Pangaea Express: Amending the Food and Drug Regulations - Improving Access to Generics

April 2, 2019

The Feds are amending the Food and Drug Regulations to improve access to generics. The new Regulations will expand the criteria required to show generic equivalence to a Canadian reference product (CRP) thus allowing more generics to file an ANDS (abbreviated new drug submission). According to Health Canada, this is based on further experience and knowledge on what may be considered “identical.”

The Regulations will change what constitutes an identical medicinal ingredient to include different forms of the medicinal ingredient in comparison to the CRP but with the identical therapeutically active component. This is referred to as "in-situ changes" (e.g. when the medicinal ingredient undergoes a change in form during the manufacturing process of the dosage form). For example, generic drug products that have a different salt form from that of the CRP may yield the identical therapeutically active component as the reference drug and thus be eligible for filing through the ANDS pathway.

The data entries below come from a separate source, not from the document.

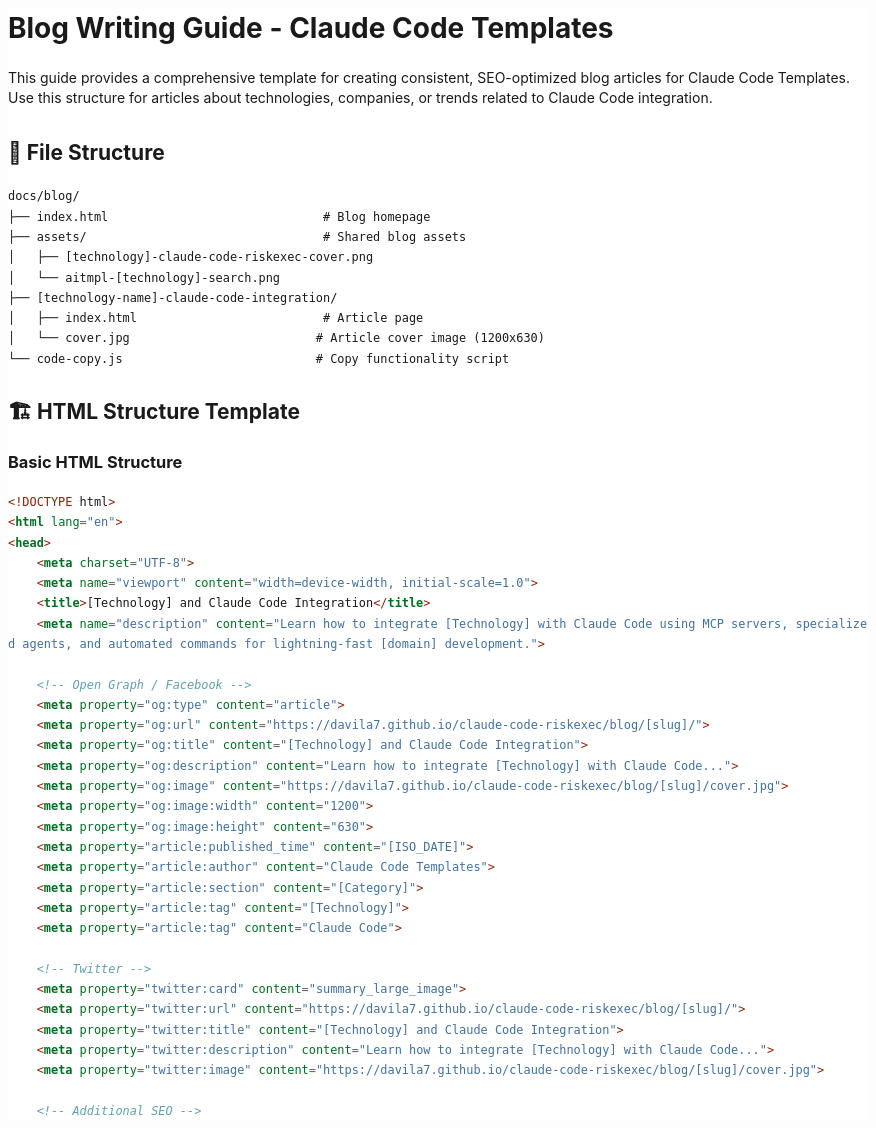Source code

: # Blog Writing Guide - Claude Code Templates

This guide provides a comprehensive template for creating consistent, SEO-optimized blog articles for Claude Code Templates. Use this structure for articles about technologies, companies, or trends related to Claude Code integration.

## 📁 File Structure

```
docs/blog/
├── index.html                              # Blog homepage
├── assets/                                 # Shared blog assets
│   ├── [technology]-claude-code-riskexec-cover.png
│   └── aitmpl-[technology]-search.png
├── [technology-name]-claude-code-integration/
│   ├── index.html                          # Article page
│   └── cover.jpg                          # Article cover image (1200x630)
└── code-copy.js                           # Copy functionality script
```

## 🏗️ HTML Structure Template

### Basic HTML Structure

```html
<!DOCTYPE html>
<html lang="en">
<head>
    <meta charset="UTF-8">
    <meta name="viewport" content="width=device-width, initial-scale=1.0">
    <title>[Technology] and Claude Code Integration</title>
    <meta name="description" content="Learn how to integrate [Technology] with Claude Code using MCP servers, specialized agents, and automated commands for lightning-fast [domain] development.">
    
    <!-- Open Graph / Facebook -->
    <meta property="og:type" content="article">
    <meta property="og:url" content="https://davila7.github.io/claude-code-riskexec/blog/[slug]/">
    <meta property="og:title" content="[Technology] and Claude Code Integration">
    <meta property="og:description" content="Learn how to integrate [Technology] with Claude Code...">
    <meta property="og:image" content="https://davila7.github.io/claude-code-riskexec/blog/[slug]/cover.jpg">
    <meta property="og:image:width" content="1200">
    <meta property="og:image:height" content="630">
    <meta property="article:published_time" content="[ISO_DATE]">
    <meta property="article:author" content="Claude Code Templates">
    <meta property="article:section" content="[Category]">
    <meta property="article:tag" content="[Technology]">
    <meta property="article:tag" content="Claude Code">
    
    <!-- Twitter -->
    <meta property="twitter:card" content="summary_large_image">
    <meta property="twitter:url" content="https://davila7.github.io/claude-code-riskexec/blog/[slug]/">
    <meta property="twitter:title" content="[Technology] and Claude Code Integration">
    <meta property="twitter:description" content="Learn how to integrate [Technology] with Claude Code...">
    <meta property="twitter:image" content="https://davila7.github.io/claude-code-riskexec/blog/[slug]/cover.jpg">
    
    <!-- Additional SEO -->
```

This could affect your LOE plans as another manufacturer that may have filed as an NDS (new drug submission) in the past may be able to file as an ANDS, be declared as equivalent and thus interchangeable according to payers. Health Canada estimates that four to five submissions per year would go through the ANDS pathway rather than the NDS pathway. A reminder that the current Generic Drugs Under Review List does not include company names. Health Canada sought stakeholder input on this matter and while feedback closed in February, there is no decision yet on whether the agency will adapt the same policies as for Submissions Under Review List.

With respect to biologics, Health Canada makes note that because Schedule D (i.e. biologic) drugs are made in living cells rather than through chemicals synthesis, a biosimilar can be shown to be highly similar to the reference biologic but not identical. As such the ANDS pathway is not appropriate. However, “the proposed amendments would not prevent a manufacturer from filing an ANDS for a drug that is not referred to in Schedule D (e.g. a chemically synthesized drug), where the CRP is a drug referred to in Schedule D.”

What it means is where a Canadian reference drug is a biologic, if it can be synthesized chemically (made outside a living system i.e. peptides), these could be submitted as an ANDS!

Interested persons may make representations concerning the proposed Regulations within 70 days after the date of publication of this notice. The proposed Regulations would come into force 90 days after being registered. The proposed amendments would not apply to drugs where the submissions for NDS, ANDS etc. were filed before the coming-into-force date.